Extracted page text
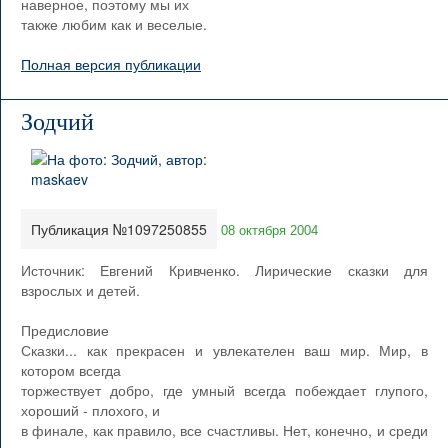
наверное, поэтому мы их
также любим как и веселые.
Полная версия публикации
Зодчий
Публикация №1097250855
08 октября 2004
Источник: Евгений Кривченко. Лирические сказки для
взрослых и детей.
Предисловие
Сказки... как прекрасен и увлекателен ваш мир. Мир, в
котором всегда
торжествует добро, где умный всегда побеждает глупого,
хороший - плохого, и
в финале, как правило, все счастливы. Нет, конечно, и среди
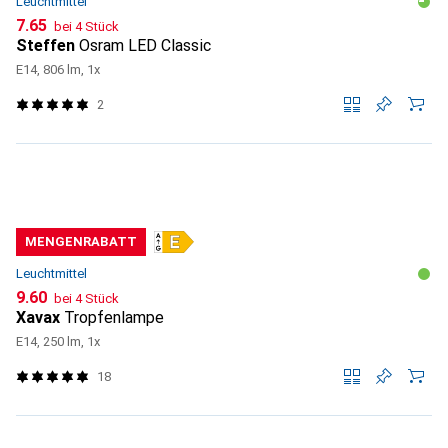
Leuchtmittel
CHF
7.65
bei 4 Stück
Steffen
Osram LED Classic
E14, 806 lm, 1x
2
MENGENRABATT
Leuchtmittel
CHF
9.60
bei 4 Stück
Xavax
Tropfenlampe
E14, 250 lm, 1x
18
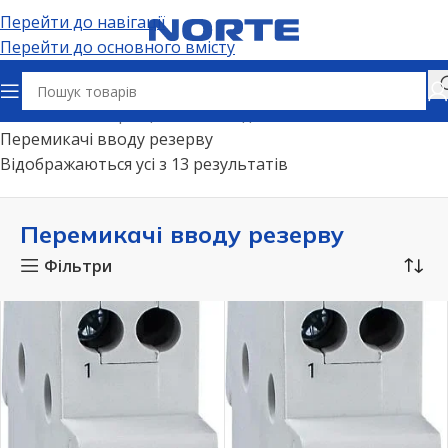
Перейти до навігації
Перейти до основного вмісту
Головна
Електрощитове обладнання
Перемикачі вводу резерву
Відображаються усі з 13 результатів
Перемикачі вводу резерву
Фільтри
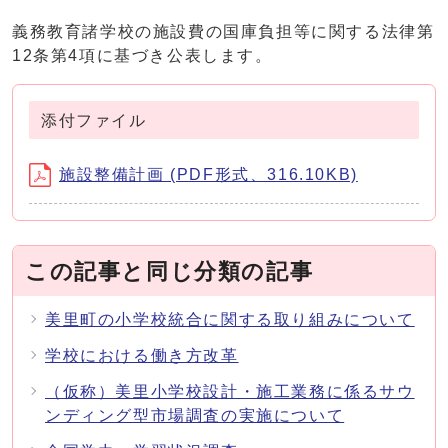
義務教育諸学校の施設費の国庫負担等に関する法律第
12条第4項に基づき公表します。
添付ファイル
施設整備計画 (PDF形式、316.10KB)
この記事と同じ分類の記事
美里町の小学校統合に関する取り組みについて
学校における働き方改革
（仮称）美里小学校設計・施工業務に係るサウ
ンディング型市場調査の実施について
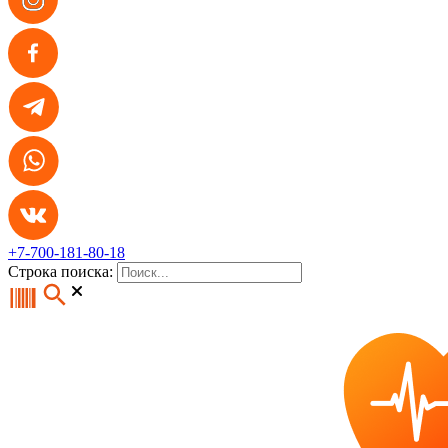
+7-700-181-80-18
Строка поиска:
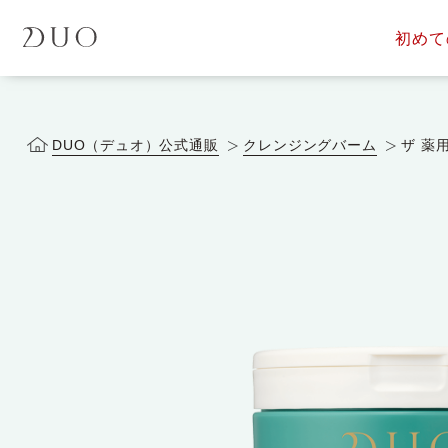
初めて
定期便サービス
商品一覧
会員ス
DUOについて
DUOヒス
DUO（デュオ）公式通販
クレンジングバーム
ザ 薬
落とす美容液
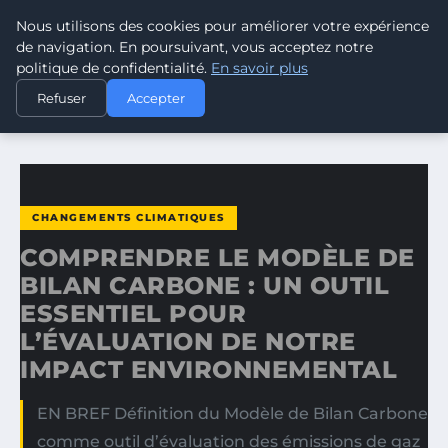
Nous utilisons des cookies pour améliorer votre expérience
CLIMATE GUARDIAN
de navigation. En poursuivant, vous acceptez notre
politique de confidentialité.
En savoir plus
ACCUEIL
CHANGEMENTS CLIMATIQUES
Refuser
Accepter
COMPRENDRE LE MODÈLE DE BILAN CARBONE : UN OUTIL…
CHANGEMENTS CLIMATIQUES
COMPRENDRE LE MODÈLE DE
BILAN CARBONE : UN OUTIL
ESSENTIEL POUR
L’ÉVALUATION DE NOTRE
IMPACT ENVIRONNEMENTAL
EN BREF Définition du Modèle de Bilan Carbone
comme outil d’évaluation des émissions de gaz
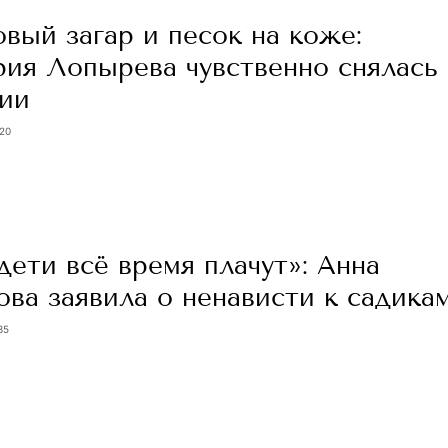
вый загар и песок на коже:
рия Лопырева чувственно снялась
ции
:20
ети всё время плачут»: Анна
ва заявила о ненависти к садика
35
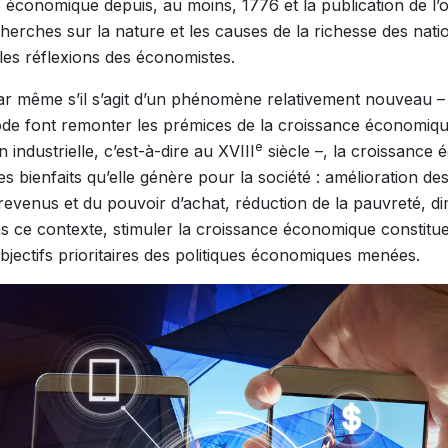
 économique depuis, au moins, 1776 et la publication de l
herches sur la nature et les causes de la richesse des nati
 les réflexions des économistes.
r même s’il s’agit d’un phénomène relativement nouveau – 
iode font remonter les prémices de la croissance économiq
e
 industrielle, c’est-à-dire au XVIII
siècle –, la croissance
 bienfaits qu’elle génère pour la société : amélioration des
evenus et du pouvoir d’achat, réduction de la pauvreté, di
 ce contexte, stimuler la croissance économique constitue
objectifs prioritaires des politiques économiques menées.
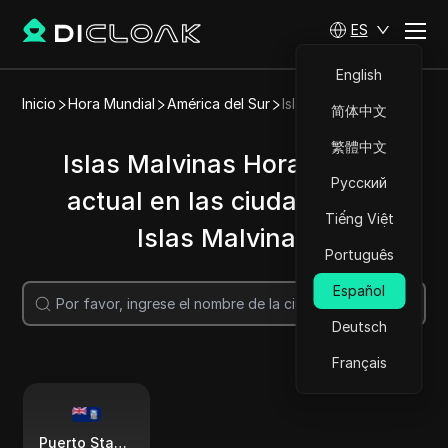
ES
English
Inicio
Hora Mundial
América del Sur
Islas Malvinas
简体中文
繁體中文
Islas Malvinas Hora | Hora
Русский
actual en las ciudades de
Tiếng Việt
Islas Malvinas
Português
Español
Buscar
Deutsch
Français
Puerto Stanley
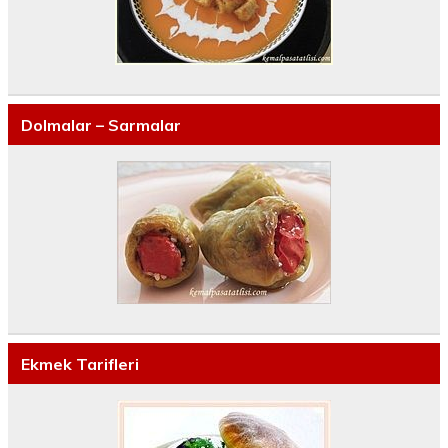
Dolmalar – Sarmalar
Ekmek Tarifleri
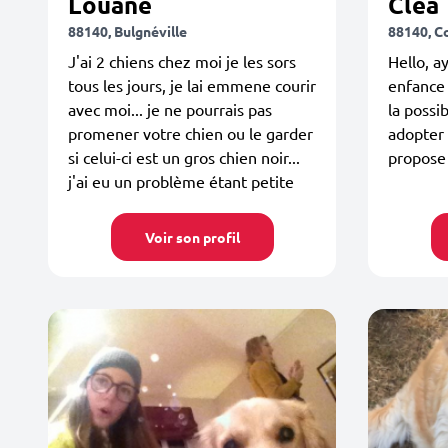
Louane
Clea
88140, Bulgnéville
88140, C
J'ai 2 chiens chez moi je les sors
Hello, a
tous les jours, je lai emmene courir
enfance 
avec moi... je ne pourrais pas
la possi
promener votre chien ou le garder
adopter
si celui-ci est un gros chien noir...
propose 
j'ai eu un problème étant petite
Voir son profil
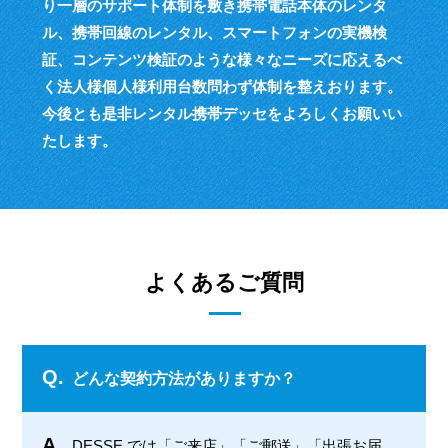
り一層のサポート体制を敷き
携帯電話本体のレンタ
ル、携帯回線のレンタル、スマートフォンの実機検
証、
コンテンツ検証のような様々なニーズに応えるべ
く
法人様個人様利用台数問わず体制を整えおります。
今後とも是非レンタル携帯デッセをよろしくお願いい
たします。
よくあるご質問
Q.
どんな契約方法がありますか？
A.
DESSE では「ご来店」「ご郵送」「出張お届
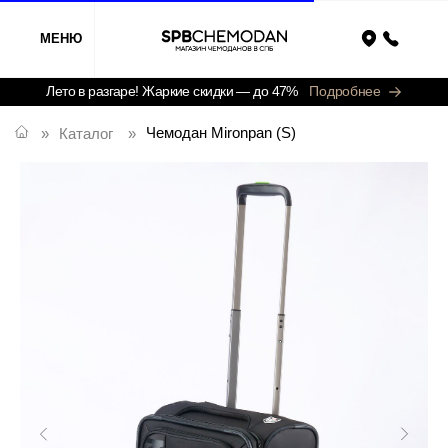
МЕНЮ
Назад
Лето в разгаре! Жаркие скидки — до 47%
Подробнее
Чемодан Mironpan (S)
»
Каталог
»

> **Assignment**
Reproduce all the lines of the records above with each occurrence of "Leuchtmittel" switched to "Lampen", leaving everything else unchanged. Omit the pictures from your answer.

> **Exercise solution**
наверное, поэтому мы их
также любим как и веселые.
Полная версия публикации
Зодчий
Публикация №1097250855
08 октября 2004
Источник: Евгений Кривченко. Лирические сказки для
взрослых и детей.
Предисловие
Сказки... как прекрасен и увлекателен ваш мир. Мир, в
котором всегда
торжествует добро, где умный всегда побеждает глупого,
хороший - плохого, и
в финале, как правило, все счастливы. Нет, конечно, и среди
Lampen
CHF
7.65
bei 4 Stück
Steffen
Osram LED Classic
E14, 806 lm, 1x
2
MENGENRABATT
Lampen
CHF
9.60
bei 4 Stück
Xavax
Tropfenlampe
E14, 250 lm, 1x
18
Перейти до навігації
Перейти до основного вмісту
Головна
Електрощитове обладнання
Перемикачі вводу резерву
Відображаються усі з 13 результатів
Перемикачі вводу резерву
Фільтри
義務教育諸学校の施設費の国庫負担等に関する法律第
12条第4項に基づき公表します。
添付ファイル
施設整備計画 (PDF形式、316.10KB)
この記事と同じ分類の記事
美里町の小学校統合に関する取り組みについて
学校における働き方改革
（仮称）美里小学校設計・施工業務に係るサウ
ンディング型市場調査の実施について
+7-700-181-80-18
Строка поиска:
初めて
定期便サービス
商品一覧
会員ス
DUOについて
DUOヒス
DUO（デュオ）公式通販
クレンジングバーム
ザ 薬
落とす美容液
Nous utilisons des cookies pour améliorer votre expérience
CLIMATE GUARDIAN
de navigation. En poursuivant, vous acceptez notre
politique de confidentialité.
En savoir plus
ACCUEIL
CHANGEMENTS CLIMATIQUES
Refuser
Accepter
COMPRENDRE LE MODÈLE DE BILAN CARBONE : UN OUTIL…
CHANGEMENTS CLIMATIQUES
COMPRENDRE LE MODÈLE DE
BILAN CARBONE : UN OUTIL
ESSENTIEL POUR
L’ÉVALUATION DE NOTRE
IMPACT ENVIRONNEMENTAL
EN BREF Définition du Modèle de Bilan Carbone
comme outil d’évaluation des émissions de gaz
вый загар и песок на коже:
рия Лопырева чувственно снялась
ции
:20
ети всё время плачут»: Анна
ва заявила о ненависти к садика
35
 économique depuis, au moins, 1776 et la publication de l
herches sur la nature et les causes de la richesse des nati
 les réflexions des économistes.
r même s’il s’agit d’un phénomène relativement nouveau – 
iode font remonter les prémices de la croissance économiq
e
 industrielle, c’est-à-dire au XVIII
siècle –, la croissance
 bienfaits qu’elle génère pour la société : amélioration des
evenus et du pouvoir d’achat, réduction de la pauvreté, di
 ce contexte, stimuler la croissance économique constitue
objectifs prioritaires des politiques économiques menées.
ES
English
Inicio
Hora Mundial
América del Sur
Islas Malvinas
简体中文
繁體中文
Islas Malvinas Hora | Hora
Русский
actual en las ciudades de
Tiếng Việt
Islas Malvinas
Português
Español
Buscar
Deutsch
Français
Puerto Stanley
Dolmalar – Sarmalar
Ekmek Tarifleri
Louane
Clea
88140, Bulgnéville
88140, C
J'ai 2 chiens chez moi je les sors
Hello, a
tous les jours, je lai emmene courir
enfance 
avec moi... je ne pourrais pas
la possi
promener votre chien ou le garder
adopter
si celui-ci est un gros chien noir...
propose 
j'ai eu un problème étant petite
Voir son profil
り一層のサポート体制を敷き
携帯電話本体のレンタ
ル、携帯回線のレンタル、スマートフォンの実機検
証、
コンテンツ検証のような様々なニーズに応えるべ
く
法人様個人様利用台数問わず体制を整えおります。
今後とも是非レンタル携帯デッセをよろしくお願いい
たします。
よくあるご質問
Q.
どんな契約方法がありますか？
A.
DESSE では「ご来店」「ご郵送」「出張お届
МЕНЮ
Назад
Лето в разгаре! Жаркие скидки — до 47%
Подробнее
Чемодан Mironpan (S)
»
Каталог
»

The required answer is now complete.